Text section:
= = =
There is trouble afoot in Midsomer. Shocking crimes have been committed and Chief Inspector Tom Barnaby seems powerless to prevent them. Dramatic irony is almost unendurable. Midsomer Constabulary don’t know it yet, but the perpetrators of these foul deeds are identified before anyone says a word.
It was the scriptwriters whodunnit…..
Midsomer Murders, starring John Nettles has been on our television screens for more than a decade and for most of that time my family has enjoyed sitting around watching the body count rise each week with grisly relish. Our daughter is so fond of the series that she named our black labrador ‘Barnaby’ three years ago. It is always far-fetched, but in recent episodes it has been met with ever more incredulous comments from the Grogan sofa. Only a crush on Sergeant Jones (Jason Hughes) has kept the female members of the family watching.
= = =
Supplied information:
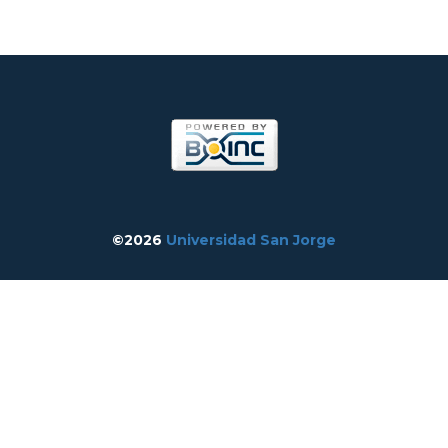
©2026
Universidad San Jorge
= = =
Exercise details:
The Midsomer Murders text says recent episodes have drawn ever more incredulous comments from the family. According to the text, why have the female members of the family kept watching anyway? Answer in one to three sentences.

Response area:
The female members of the family have kept watching only because of a crush on Sergeant Jones, who is played by Jason Hughes.